### DIRECTIVE
If a line in the records contains the word "purposes", count it; state the resulting number and nothing more.
************
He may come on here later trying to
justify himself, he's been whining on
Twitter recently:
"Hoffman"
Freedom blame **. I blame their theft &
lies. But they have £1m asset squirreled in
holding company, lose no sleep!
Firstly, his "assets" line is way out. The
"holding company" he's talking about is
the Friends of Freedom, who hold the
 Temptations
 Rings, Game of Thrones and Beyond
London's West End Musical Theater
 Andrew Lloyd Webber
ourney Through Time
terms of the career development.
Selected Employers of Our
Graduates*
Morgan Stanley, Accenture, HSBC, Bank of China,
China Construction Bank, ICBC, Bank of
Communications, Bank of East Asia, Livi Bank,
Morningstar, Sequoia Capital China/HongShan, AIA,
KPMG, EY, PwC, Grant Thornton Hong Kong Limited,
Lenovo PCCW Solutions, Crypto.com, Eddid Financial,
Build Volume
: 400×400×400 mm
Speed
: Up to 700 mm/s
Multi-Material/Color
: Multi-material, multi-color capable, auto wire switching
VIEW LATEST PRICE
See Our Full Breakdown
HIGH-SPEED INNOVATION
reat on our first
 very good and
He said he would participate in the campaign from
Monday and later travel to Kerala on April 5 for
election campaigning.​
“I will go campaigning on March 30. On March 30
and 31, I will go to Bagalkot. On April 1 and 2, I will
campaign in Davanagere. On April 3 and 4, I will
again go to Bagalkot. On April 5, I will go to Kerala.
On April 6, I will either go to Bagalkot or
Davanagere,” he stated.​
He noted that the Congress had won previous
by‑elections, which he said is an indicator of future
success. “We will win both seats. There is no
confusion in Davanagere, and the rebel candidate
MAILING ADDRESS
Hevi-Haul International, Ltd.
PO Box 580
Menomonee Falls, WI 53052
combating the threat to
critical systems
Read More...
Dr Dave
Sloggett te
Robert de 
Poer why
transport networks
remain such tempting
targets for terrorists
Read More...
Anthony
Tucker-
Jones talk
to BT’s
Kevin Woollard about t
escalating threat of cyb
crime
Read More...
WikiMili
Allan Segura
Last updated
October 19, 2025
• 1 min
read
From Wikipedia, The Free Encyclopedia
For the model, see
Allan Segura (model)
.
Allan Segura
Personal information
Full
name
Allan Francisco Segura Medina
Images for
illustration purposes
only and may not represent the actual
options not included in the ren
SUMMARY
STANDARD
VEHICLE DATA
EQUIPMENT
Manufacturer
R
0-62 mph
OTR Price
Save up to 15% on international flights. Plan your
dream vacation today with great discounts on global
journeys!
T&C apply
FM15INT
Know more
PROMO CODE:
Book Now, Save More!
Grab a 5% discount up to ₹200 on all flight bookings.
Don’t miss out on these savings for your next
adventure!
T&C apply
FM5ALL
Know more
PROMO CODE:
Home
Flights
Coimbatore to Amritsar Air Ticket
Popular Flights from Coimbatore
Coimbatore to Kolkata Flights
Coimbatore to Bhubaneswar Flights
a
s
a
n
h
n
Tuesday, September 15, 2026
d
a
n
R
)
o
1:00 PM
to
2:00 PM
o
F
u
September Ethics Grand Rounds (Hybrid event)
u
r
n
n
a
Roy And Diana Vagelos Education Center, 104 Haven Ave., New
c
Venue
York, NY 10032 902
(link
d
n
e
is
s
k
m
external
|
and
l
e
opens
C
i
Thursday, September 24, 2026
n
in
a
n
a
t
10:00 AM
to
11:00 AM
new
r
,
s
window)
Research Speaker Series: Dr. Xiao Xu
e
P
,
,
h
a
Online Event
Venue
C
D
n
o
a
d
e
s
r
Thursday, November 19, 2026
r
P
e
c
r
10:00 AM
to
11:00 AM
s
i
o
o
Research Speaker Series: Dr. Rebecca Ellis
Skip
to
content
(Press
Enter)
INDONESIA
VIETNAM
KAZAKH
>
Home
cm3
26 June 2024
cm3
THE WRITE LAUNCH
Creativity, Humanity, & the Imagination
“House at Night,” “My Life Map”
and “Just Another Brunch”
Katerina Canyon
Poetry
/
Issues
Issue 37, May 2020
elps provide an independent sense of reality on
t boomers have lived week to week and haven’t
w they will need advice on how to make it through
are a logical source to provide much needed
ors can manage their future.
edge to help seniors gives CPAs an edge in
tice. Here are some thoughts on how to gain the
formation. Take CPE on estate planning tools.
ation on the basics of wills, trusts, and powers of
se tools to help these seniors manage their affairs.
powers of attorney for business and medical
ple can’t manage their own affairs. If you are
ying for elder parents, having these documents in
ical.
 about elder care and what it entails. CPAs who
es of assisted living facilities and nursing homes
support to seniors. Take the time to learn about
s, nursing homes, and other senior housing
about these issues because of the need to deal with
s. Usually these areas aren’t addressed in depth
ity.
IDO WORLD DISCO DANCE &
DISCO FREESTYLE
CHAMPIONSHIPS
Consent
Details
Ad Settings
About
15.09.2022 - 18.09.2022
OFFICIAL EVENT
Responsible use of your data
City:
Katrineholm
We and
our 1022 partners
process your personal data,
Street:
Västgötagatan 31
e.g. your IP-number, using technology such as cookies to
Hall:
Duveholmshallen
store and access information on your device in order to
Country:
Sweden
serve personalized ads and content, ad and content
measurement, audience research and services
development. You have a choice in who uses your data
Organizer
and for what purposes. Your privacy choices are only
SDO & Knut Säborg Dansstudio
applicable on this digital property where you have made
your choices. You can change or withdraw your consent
************
### WRITTEN ANSWER
2